Spätestens als alle Bedenken von Gruppen und Organisationen und sogar
des Wissenschaftlichen Dienstes des Bundestages einfach zur Seite
gewischt wurden, hat sich gezeigt, dass es wichtig ist, dass wir eine
Partei haben, deren absolutes Kernthema der Schutz der Bürgerrechte und
der Kampf für freie Infrastrukturen ist. Viele von uns engagieren aber
nebenbei auch parallel noch in anderen Organisationen für gleiche oder
ähnliche Ziele.

> als künstler finde ich urheberschutz manchmal garnicht schlecht, wie kannst du mich von dessen abschaffung überzeugen ?

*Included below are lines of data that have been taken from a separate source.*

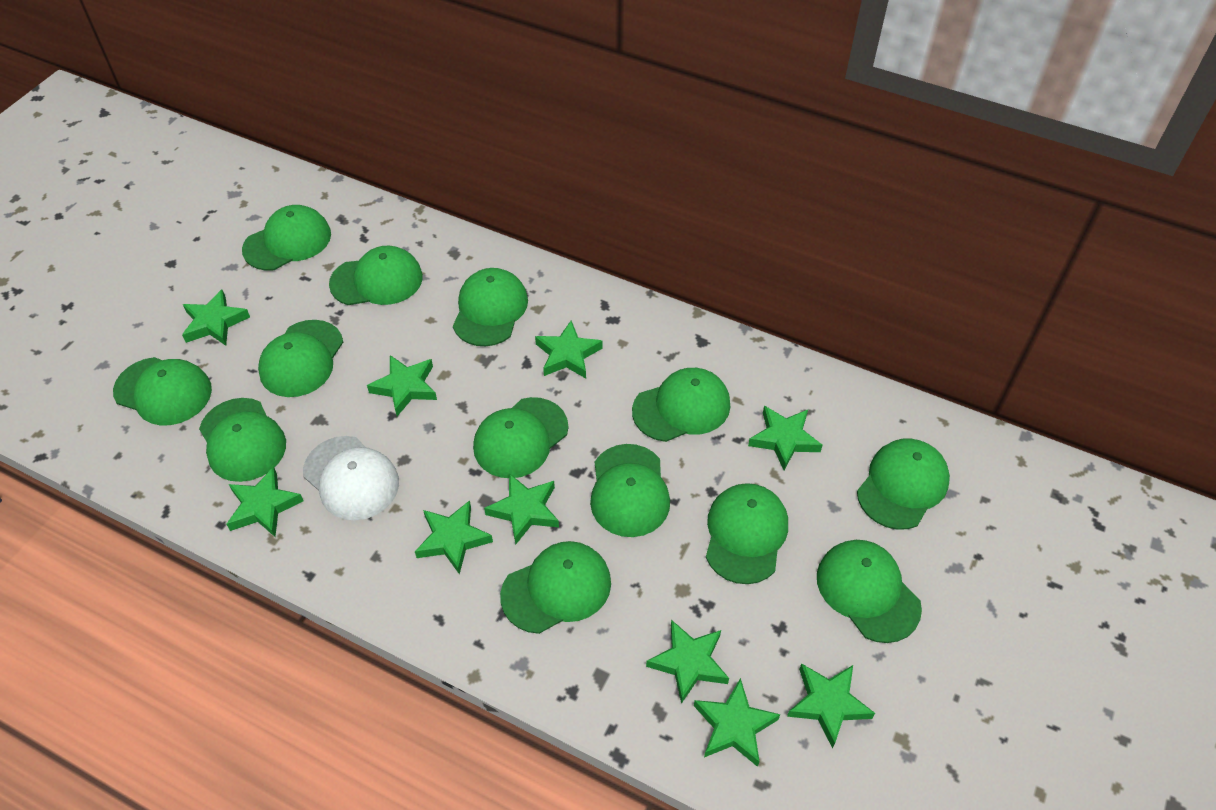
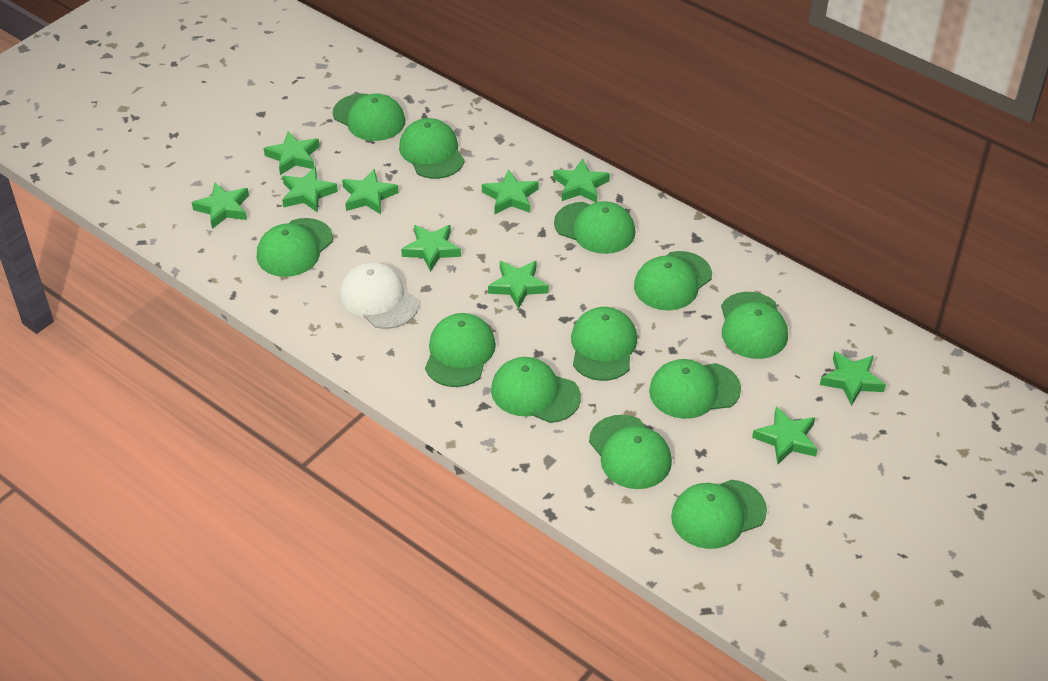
green cap: [113,357,212,425] [199,398,286,482] [242,205,331,271] [258,320,343,397] [329,246,423,305] [453,268,528,346] [473,397,568,478] [500,541,611,634] [590,444,670,537] [632,368,730,442] [706,483,788,584] [817,540,922,643] [857,439,950,530] = 13 -> [257,218,333,277] [333,94,406,141] [399,118,465,179] [425,313,496,387] [491,357,581,423] [554,201,635,254] [571,307,637,381] [589,415,672,489] [634,251,712,310] [649,359,741,419] [671,480,767,549] [721,292,788,359] = 12

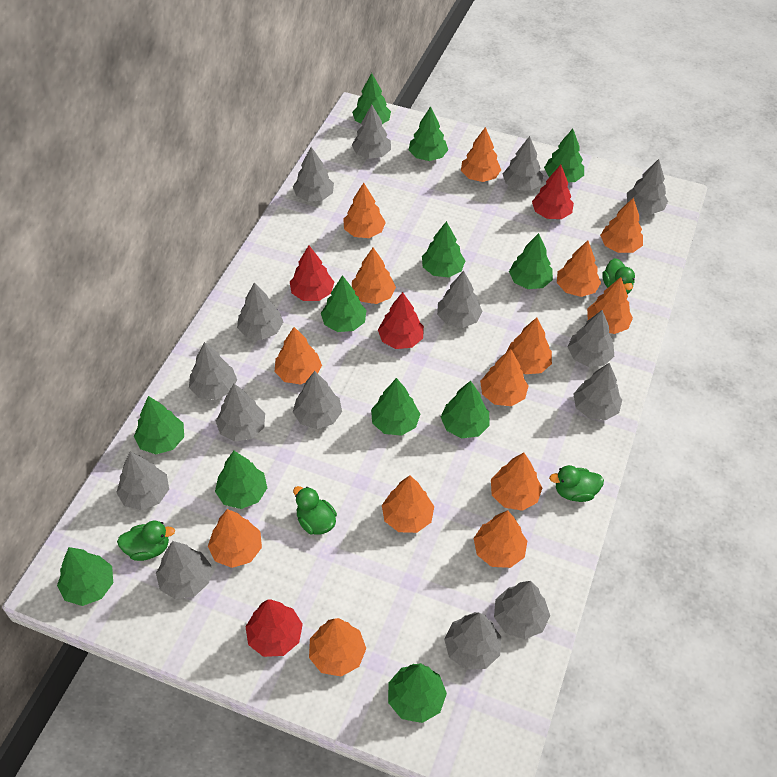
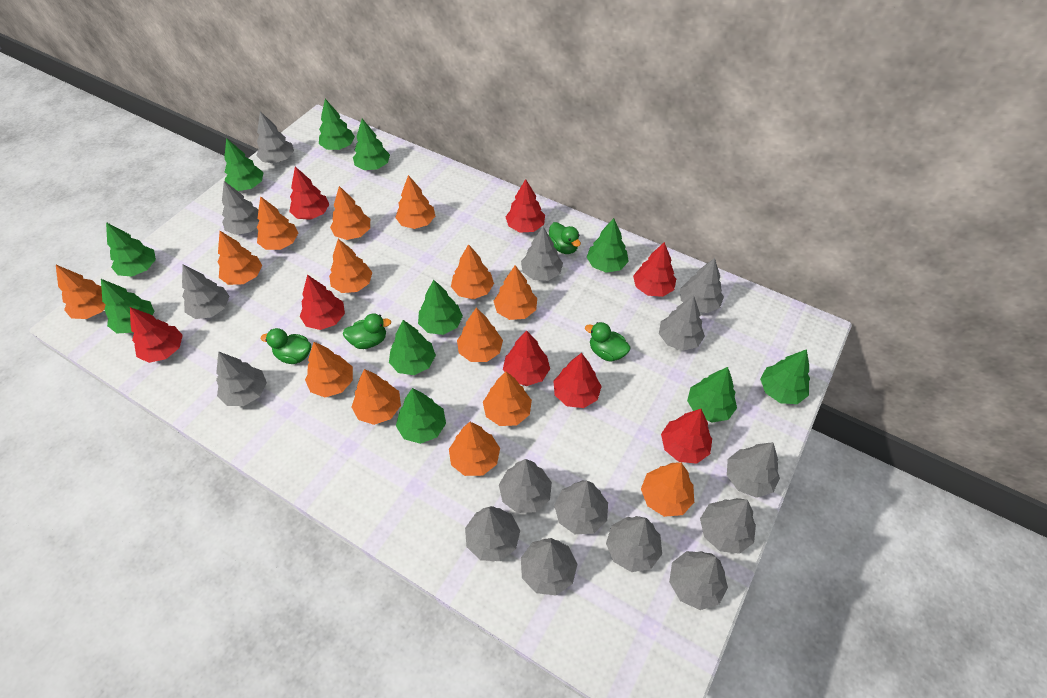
green tree: [57,547,113,606] [134,396,184,454] [215,451,267,509] [321,275,366,332] [352,73,391,124] [371,378,420,436] [388,663,447,723] [409,106,448,161] [422,221,465,277] [441,381,490,438] [509,233,553,289] [544,129,584,182] = 12 -> [101,279,155,333] [106,222,156,277] [224,138,264,191] [319,99,355,150] [353,119,390,170] [389,320,436,375] [396,388,446,444] [418,280,463,335] [587,218,629,273] [687,367,737,422] [760,349,810,404] = 11
red tree: [245,600,303,657] [290,245,334,301] [378,292,424,349] [532,165,574,219] = 4 -> [130,307,183,363] [289,167,329,220] [300,275,345,330] [503,330,550,386] [506,179,545,233] [554,353,602,408] [633,242,676,297] [661,409,712,464] = 8

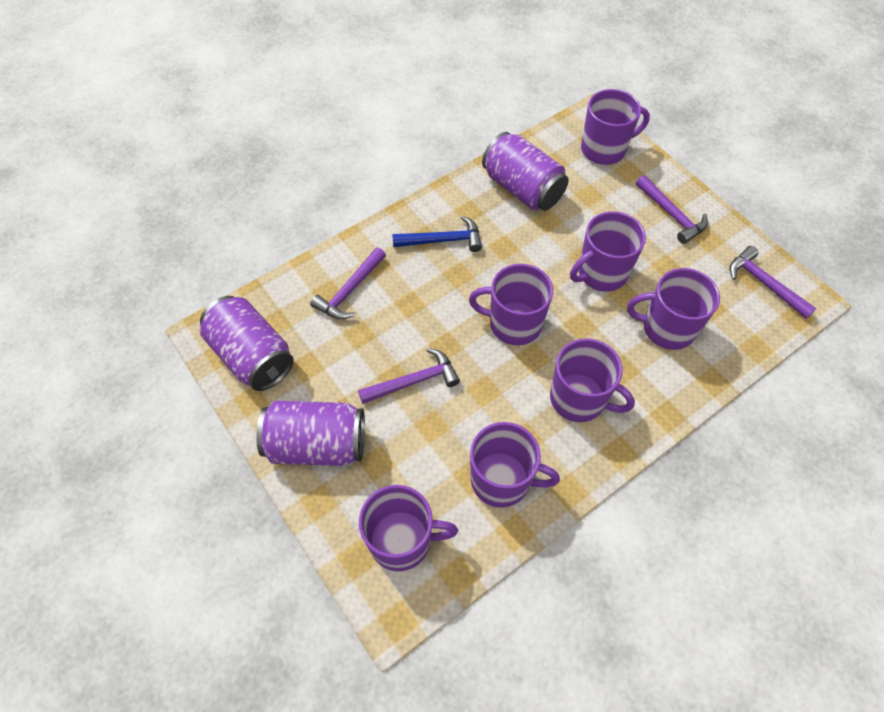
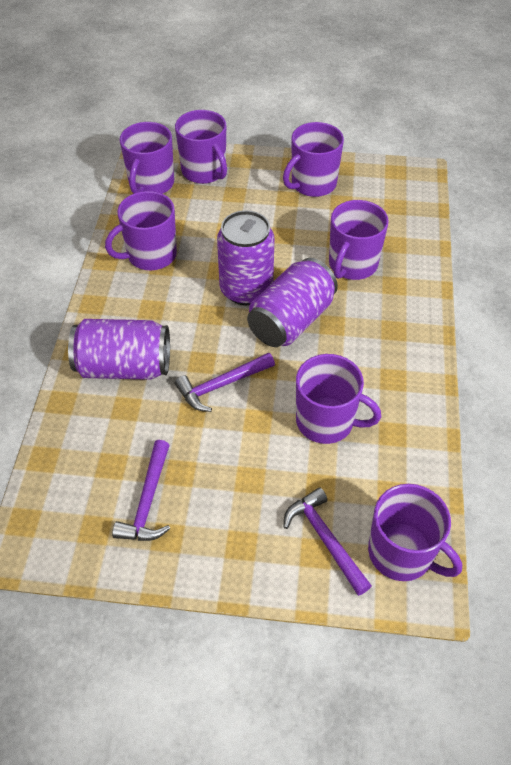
blue hammer: [392,216,482,252] = 1 -> none = 0
purple hammer: [310,247,386,319] [358,348,460,404] [636,175,708,244] [730,246,817,319] = 4 -> [112,440,170,541] [175,353,275,412] [283,487,372,596] = 3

Die Abschaffung des Urheberrechts ist nicht Ziel der Piratenpartei. Im
Gegenteil wollen wir dieses sogar stärken, damit es wieder stärker dem
Urheber und nicht nur dem Verwerter - also zum Beispiel der
Musikindustrie - zu Gute kommt. Gerade im Bereich der Nutzung gibt es
jedoch Fehlentwicklungen, die vor allem daraus resultieren, dass die
Musikindustrie den Schritt hin zu neuen Verwertungsmethoden - wie der
Erfolg von Itunes auch zeigt - verpennt hat. Dass andere Branchen, die
innovativer waren, den Zielen der Piraten deutlich positiver gegenüber
stehen, zeigt die Umfrage auf dem Medienportal mediabiz, bei dem
Spielehändler die Piraten in einer internen Abstimmung die Piraten zur
stärksten Partei wählten.
Nochmal kurz zurück zu Musik und Film: Der Skandal ist ja zum einen,
dass im Urheberrecht explizit fesgelegt wurde, dass man Kultur zu
privaten Zwecken legal ausgetauscht werden darf. Das galt schon immer.
Nur plötzlich kommt die Musikindustrie, packt ihre DRM-Labels auf die
CDs und verstößt damit quasi gegen geltendes Recht bzw. macht ihre
eigenen Produkte minderwertig, da diese nicht mal mehr in allen
Playern laufen. Dann heißt es plötzlich, dass Benutzung von
Tauschbörsen illegal sein soll mit der unsinnigen Erklärung, dass dies
quasi gewerblich sei, obwohl es ja gratis ist. Das heißt, das Internet
wird hier von bestimmten Gruppen als Feind begriffen.
Dabei zeigen neueste Studien, dass Nutzer von Tauschbörsen sogar mehr
Geld für Musik ausgeben als der Durchschnitt.Der Hauptskandal ist
aber dabei, dass die Musikindustrie sich aus Hilflosigkeit an die
Regierung wendet und strengere Kontroll- und Regulationsmaßnahmen
fordert und dabei auch vor der Forderung nach Internetverbot bei
Urheberrechtsverstößen (Hadopi-Gesetz) nicht zurückschreckt. Damit
spielt sie natürlich konservativen Kräften in die Hände, die das
Internet als von ihnen nicht so leicht zu überschauendes und
kontrollierendes Medium sowieso schon skeptisch gegenüber stehen. Wenn
wir das Urheberrecht so ändern, dass die Musikindustrie gezwungen ist,
sich den Strukturveränderungen endlich zu stellen und sich neue
attraktive Geschäftsmodelle auszudenken, dann werden wir auch endlich
einen der zentralen Gründe für die vielen Zensurforderungen überwunden
haben. Dies erkannt zu haben, stellt auch einen zentralen Unterschied
zur FDP dar, die dieses Problem aus wirtschaftsfreundlichen Gründen
absichtlich ignoriert.
Mehr zu dem Thema gibt es auch hier:

> ihr hattet wegen 2 neuen mitgliedern ganz schnell die 2 schlimmsten stempel, die man aufgedrückt bekommen kann : kinderporno und holocaust-leugner. was kannst du dazu sagen ?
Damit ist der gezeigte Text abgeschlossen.